L’illettrisme : fléau de notre société
Les statistiques sont malheureusement là pour nous le rappeler : en Suisse, mais sans doute en Europe aussi, près d’un adulte sur cinq éprouve des difficultés face à la lecture, à l’écrit et au calcul.
Les chiffres annoncés sur le site de l’association Lire et écrire de Suisse romande (www.lire-et-ecrire.ch) sont éloquents : entre 13 et 19% des adultes suisses (ici, les étrangers ne sont pas pris en compte) qui ont été scolarisés ressentent des difficultés plus ou moins grandes face à l’écrit et au calcul. Il ne s’agit pas là d’hésitations quant à l’orthographe d’un mot ou à la tournure d’une phrase, mais de réelles incapacités à déchiffrer et à rédiger un texte, même simple. Je n’ai pas les chiffres pour les autres pays européens, mais il n’est pas exagéré de penser qu’ils doivent se tenir dans ces mêmes proportions.

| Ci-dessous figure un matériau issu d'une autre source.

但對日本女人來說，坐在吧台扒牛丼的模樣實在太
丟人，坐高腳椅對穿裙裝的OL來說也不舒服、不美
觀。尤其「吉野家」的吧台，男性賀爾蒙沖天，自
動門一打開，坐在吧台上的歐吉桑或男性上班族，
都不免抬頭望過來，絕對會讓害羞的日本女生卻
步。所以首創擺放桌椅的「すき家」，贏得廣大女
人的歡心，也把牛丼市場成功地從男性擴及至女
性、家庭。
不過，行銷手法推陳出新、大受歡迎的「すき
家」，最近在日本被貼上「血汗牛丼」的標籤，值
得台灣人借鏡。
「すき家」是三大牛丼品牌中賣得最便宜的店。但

Selon le site, les personnes illettrées (à ne pas confondre avec les analphabètes qui n’ont pas bénéficié d’une scolarisation dite normale) ont suivi entre 8 et 9 ans d’école obligatoire. L’adage qui voulait que tout enfant quitte l’école en sachant au moins lire, écrire et compter n’est malheureusement plus d’époque.
Les mauvais résultats obtenus par la Suisse à l’étude PISA 2004 ont montré que ce handicap (car c’en est un) n’est pas près de disparaître. Les maîtres d’apprentissage se plaignent des faibles performances des jeunes commençant une formation.
L’illettrisme a de nombreuses conséquences, notamment une mésestime de soi découlant du fait qu’on n’est pas capable de « faire comme tout le monde ». Comment assumer le fait qu’on ne sache pas lire devant ses propres enfants ? Les relations avec les administrations, les hôpitaux, les assurances se basent essentiellement sur l’écrit. La difficulté (voire l’impossibilité) de trouver un emploi ; l’écrivain public peut bien rédiger la lettre de candidature, mais qu’en sera-t-il des communications internes, des notes de services ou des contrats de travail ? Le troisième aspect concerne sa propre sécurité : on ne peut pas lire un avertissement ou un danger immédiat. Enfin, toute participation à la vie civique est empêchée : comment voter, élire, adhérer à des partis politiques ou s’inscrire sur des listes ? Ne pas savoir lire, c’est ne pas être citoyen !
On ne se rend pas compte du nombre de textes qui nous passent devant les yeux en seulement 24 heures. Cela va des manchettes de journaux aux annonces de soldes, en passant par les horaires, les publicités et les enseignes, sans parler du courrier.
Autour de l’illettrisme, il y a un profond sentiment de honte ; c’est un sujet tabou. On parlerait presque plus facile de sexualité. Les « victimes » ne sont pas stupides, bien au contraire ! Elles travaillent le plus souvent, mais doivent se contenter de tâches peu valorisantes, et n’espèrent pas gravir un jour les échelons hiérarchiques.
Fort heureusement, des associations luttent activement contre ce fléau : elles proposent des cours et l’enthousiasme des participants montre qu’elles sont sur le bon chemin. Mais il reste encore tant à faire ! Le pas le plus difficile est certainement d’entrer en contact avec de tels groupes. Cela signifie reconnaître qu’on a un problème, mais surtout qu’on veut trouver une solution. L’apprentissage est aussi plus difficile, car on n’apprend pas à quarante ou cinquante ans comme à huit !
Malgré le développement des nouvelles technologies, le problème demeure, et, peut-être, se renforce de plus en plus. Les pays industrialisés, sous cet angle, n’ont rien à envier aux pays émergents.